Exercise: Locate every line in the rows below that contains the string "University" and copy each one out. The match is case-sensitive.

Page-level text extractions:
■ ■ ■ ■ ■

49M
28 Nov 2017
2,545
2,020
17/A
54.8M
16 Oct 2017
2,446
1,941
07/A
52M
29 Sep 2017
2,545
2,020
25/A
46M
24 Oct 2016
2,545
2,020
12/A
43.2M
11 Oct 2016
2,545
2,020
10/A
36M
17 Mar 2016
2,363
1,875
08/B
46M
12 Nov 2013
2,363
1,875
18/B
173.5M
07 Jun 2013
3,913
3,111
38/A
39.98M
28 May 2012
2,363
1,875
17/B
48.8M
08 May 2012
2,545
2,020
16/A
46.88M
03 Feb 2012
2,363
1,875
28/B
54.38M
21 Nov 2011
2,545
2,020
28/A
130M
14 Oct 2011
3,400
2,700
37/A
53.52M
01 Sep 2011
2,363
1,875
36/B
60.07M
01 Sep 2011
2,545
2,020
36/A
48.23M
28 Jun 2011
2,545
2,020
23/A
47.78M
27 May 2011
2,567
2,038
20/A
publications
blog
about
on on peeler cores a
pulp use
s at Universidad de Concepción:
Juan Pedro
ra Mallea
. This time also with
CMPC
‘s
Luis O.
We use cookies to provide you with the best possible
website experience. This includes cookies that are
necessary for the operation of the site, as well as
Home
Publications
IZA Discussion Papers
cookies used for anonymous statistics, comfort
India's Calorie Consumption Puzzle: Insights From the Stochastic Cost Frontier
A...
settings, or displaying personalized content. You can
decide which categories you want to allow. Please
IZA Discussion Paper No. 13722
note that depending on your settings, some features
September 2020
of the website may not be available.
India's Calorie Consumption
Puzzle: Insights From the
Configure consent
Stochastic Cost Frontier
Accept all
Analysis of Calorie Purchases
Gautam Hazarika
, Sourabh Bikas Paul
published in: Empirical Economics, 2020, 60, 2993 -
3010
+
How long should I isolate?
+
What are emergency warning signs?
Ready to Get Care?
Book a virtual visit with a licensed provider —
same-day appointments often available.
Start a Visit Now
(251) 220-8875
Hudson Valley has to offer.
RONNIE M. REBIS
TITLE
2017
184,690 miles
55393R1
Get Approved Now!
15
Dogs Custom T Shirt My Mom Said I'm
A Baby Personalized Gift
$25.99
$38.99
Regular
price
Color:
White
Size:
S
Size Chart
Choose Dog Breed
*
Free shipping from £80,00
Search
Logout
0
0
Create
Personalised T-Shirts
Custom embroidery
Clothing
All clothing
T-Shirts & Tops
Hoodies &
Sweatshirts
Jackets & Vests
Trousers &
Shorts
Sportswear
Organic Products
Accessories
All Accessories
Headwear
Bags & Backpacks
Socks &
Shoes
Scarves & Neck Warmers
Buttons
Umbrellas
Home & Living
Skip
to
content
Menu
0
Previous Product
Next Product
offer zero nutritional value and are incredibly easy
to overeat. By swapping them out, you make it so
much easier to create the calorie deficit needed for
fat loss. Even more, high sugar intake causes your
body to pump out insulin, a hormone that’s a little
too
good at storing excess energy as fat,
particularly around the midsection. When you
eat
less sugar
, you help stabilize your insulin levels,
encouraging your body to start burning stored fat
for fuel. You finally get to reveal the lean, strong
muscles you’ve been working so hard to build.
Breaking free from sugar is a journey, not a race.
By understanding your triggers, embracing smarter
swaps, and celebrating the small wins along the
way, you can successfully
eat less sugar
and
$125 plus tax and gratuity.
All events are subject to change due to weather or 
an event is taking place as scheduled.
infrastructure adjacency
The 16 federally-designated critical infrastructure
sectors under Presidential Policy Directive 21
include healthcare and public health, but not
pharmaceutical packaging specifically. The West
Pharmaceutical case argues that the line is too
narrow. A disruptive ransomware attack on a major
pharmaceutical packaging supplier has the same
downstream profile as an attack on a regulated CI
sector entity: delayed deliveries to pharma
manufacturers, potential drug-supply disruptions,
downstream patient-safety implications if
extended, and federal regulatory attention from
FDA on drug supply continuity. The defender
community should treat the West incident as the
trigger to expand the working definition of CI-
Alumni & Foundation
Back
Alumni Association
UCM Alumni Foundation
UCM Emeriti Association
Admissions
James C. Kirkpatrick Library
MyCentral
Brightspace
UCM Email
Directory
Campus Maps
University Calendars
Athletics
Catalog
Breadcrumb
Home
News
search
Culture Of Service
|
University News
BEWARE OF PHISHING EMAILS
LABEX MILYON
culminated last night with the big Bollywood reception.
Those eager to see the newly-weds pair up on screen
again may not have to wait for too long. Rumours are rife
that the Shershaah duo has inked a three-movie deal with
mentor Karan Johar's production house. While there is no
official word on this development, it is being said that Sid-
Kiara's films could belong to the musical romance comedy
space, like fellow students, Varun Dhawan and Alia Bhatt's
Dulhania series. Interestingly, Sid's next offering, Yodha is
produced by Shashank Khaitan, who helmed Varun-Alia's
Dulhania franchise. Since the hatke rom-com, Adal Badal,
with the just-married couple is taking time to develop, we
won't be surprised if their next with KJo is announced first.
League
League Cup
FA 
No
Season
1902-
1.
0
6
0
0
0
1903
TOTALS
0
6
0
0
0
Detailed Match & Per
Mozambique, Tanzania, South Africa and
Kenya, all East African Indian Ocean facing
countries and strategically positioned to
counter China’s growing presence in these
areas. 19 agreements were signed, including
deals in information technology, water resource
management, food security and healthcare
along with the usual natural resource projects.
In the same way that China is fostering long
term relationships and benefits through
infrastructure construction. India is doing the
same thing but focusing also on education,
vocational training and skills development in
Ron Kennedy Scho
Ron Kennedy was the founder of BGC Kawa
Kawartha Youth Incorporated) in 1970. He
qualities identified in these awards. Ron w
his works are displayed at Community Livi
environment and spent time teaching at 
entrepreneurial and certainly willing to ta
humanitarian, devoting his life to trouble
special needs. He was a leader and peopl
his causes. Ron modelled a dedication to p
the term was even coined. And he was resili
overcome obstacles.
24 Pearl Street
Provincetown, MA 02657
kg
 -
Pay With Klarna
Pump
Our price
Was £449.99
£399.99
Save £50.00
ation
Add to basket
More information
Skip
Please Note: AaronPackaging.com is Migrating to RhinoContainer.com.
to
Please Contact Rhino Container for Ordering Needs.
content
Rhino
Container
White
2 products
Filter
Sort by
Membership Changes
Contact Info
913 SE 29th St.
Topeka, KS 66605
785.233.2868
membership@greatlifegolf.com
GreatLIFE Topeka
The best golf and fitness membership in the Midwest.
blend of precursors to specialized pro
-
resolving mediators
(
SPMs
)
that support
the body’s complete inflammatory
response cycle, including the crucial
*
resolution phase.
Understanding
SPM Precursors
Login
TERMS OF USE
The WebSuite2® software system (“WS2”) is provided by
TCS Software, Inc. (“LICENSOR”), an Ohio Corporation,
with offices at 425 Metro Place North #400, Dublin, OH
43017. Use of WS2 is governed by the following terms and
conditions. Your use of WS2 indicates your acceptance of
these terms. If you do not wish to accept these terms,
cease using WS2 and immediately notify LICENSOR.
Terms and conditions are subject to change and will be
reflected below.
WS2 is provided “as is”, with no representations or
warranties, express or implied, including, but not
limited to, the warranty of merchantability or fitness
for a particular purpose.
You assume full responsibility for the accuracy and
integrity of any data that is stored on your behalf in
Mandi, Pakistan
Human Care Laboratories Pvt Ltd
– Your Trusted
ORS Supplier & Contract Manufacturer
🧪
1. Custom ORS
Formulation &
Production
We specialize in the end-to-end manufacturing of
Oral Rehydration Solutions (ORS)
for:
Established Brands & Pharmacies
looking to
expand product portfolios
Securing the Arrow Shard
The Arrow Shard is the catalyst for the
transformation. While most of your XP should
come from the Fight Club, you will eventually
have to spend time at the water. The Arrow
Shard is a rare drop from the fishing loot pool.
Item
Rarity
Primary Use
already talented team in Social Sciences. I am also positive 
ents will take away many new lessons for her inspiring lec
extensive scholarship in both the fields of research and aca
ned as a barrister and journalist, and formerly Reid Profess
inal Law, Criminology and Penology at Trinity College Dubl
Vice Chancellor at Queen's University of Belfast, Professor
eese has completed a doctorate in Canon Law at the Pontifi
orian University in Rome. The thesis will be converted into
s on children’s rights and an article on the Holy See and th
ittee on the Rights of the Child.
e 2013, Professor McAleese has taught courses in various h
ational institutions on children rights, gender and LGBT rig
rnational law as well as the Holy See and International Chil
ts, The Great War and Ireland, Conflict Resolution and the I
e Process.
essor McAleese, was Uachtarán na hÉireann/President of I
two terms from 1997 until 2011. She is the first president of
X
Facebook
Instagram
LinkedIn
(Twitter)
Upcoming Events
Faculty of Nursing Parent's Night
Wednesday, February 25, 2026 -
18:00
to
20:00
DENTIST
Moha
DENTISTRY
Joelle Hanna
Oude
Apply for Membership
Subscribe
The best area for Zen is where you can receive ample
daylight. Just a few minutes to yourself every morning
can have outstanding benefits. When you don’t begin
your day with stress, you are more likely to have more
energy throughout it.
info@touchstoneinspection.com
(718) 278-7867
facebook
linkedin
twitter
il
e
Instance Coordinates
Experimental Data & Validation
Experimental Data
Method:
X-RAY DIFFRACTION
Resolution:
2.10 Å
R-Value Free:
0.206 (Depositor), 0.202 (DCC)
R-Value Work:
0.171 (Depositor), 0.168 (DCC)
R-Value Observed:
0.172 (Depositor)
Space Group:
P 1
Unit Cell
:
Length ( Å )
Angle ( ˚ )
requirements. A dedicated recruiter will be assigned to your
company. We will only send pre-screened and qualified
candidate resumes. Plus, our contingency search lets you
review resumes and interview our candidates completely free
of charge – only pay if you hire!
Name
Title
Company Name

■ ■ ■ ■ ■

Problem solution:
University Calendars
University News
Vice Chancellor at Queen's University of Belfast, Professor
orian University in Rome. The thesis will be converted into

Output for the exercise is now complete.